In a mature DesignOps partnership for a large organization, dedicated producers support design delivery within individual teams. Program managers design initiatives that benefit the entire design organization, partnering with other ops-focused groups to integrate and align. ResearchOps owns research-specific operational efforts.
In a mature DesignOps partnership for a large organization, dedicated producers support design delivery within individual teams. Program managers design initiatives that benefit the entire design organization, partnering with other ops-focused groups to integrate and align. ResearchOps owns research-specific operational efforts.

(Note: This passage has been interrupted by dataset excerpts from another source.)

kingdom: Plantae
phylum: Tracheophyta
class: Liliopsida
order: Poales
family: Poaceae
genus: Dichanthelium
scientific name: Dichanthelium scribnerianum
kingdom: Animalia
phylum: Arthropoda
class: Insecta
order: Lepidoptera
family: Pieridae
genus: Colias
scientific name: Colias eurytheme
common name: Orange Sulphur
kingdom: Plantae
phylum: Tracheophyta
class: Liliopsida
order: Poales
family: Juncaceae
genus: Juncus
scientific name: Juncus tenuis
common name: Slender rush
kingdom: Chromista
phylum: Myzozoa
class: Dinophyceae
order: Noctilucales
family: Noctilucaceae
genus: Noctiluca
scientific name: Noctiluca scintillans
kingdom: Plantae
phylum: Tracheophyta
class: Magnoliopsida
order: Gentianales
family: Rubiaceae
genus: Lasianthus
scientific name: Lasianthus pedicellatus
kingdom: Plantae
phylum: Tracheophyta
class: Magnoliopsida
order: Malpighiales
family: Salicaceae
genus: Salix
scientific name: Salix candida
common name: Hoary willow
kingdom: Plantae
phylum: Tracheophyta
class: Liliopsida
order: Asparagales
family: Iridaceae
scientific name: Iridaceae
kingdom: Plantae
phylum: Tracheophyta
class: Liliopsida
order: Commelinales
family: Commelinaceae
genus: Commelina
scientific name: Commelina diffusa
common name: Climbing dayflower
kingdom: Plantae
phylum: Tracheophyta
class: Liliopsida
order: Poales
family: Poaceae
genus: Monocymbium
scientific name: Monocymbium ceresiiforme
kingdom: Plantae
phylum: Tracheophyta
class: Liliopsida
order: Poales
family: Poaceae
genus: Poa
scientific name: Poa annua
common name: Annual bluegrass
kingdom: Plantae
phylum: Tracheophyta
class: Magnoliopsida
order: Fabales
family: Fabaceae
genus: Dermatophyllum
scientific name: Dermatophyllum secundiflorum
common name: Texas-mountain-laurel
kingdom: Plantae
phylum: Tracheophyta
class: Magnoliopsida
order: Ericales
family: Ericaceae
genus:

This partnership is a true DesignOps practice. Here, there should be support for enabling true leadership roles within the DesignOps function, so that DesignOps can scale and operate on equal footing with other operational partners throughout the organization.

When Does an Organization Need DesignOps?

DesignOps partnerships do not necessarily have to include DesignOps-specific roles to be effective, though they do become necessary for teams beyond certain size and capacity.

So, how does a team know when it’s time for DesignOps-specific roles? There is no one magic metric to determine when the threshold has been reached, but these indicators can be watched to signal that a full-time role is worth the investment:

  • Time spent on key activities: Team members spend more time and energy on operational tasks such as documentation and meeting-based communication than on actual design work.
  • Workflow estimation: Timelines and budgets are guesses that are often wrong.
  • Inefficiencies in the design process: There are identifiable, documentable areas of waste in the design process.
  • Size of the design team: The sheer number of designers presents challenges in communication and consistency of work.
  • Structure of the design team: Dispersed or distributed teams have little connection and work in silos.
  • Pace and volume of work: There is little time between projects to document and share successes or develop best practices.

Track these indicators and iterate on DesignOps efforts over time to ensure that DesignOps is represented and enabled to the level of need required by the amount and type of design work being done in your organization.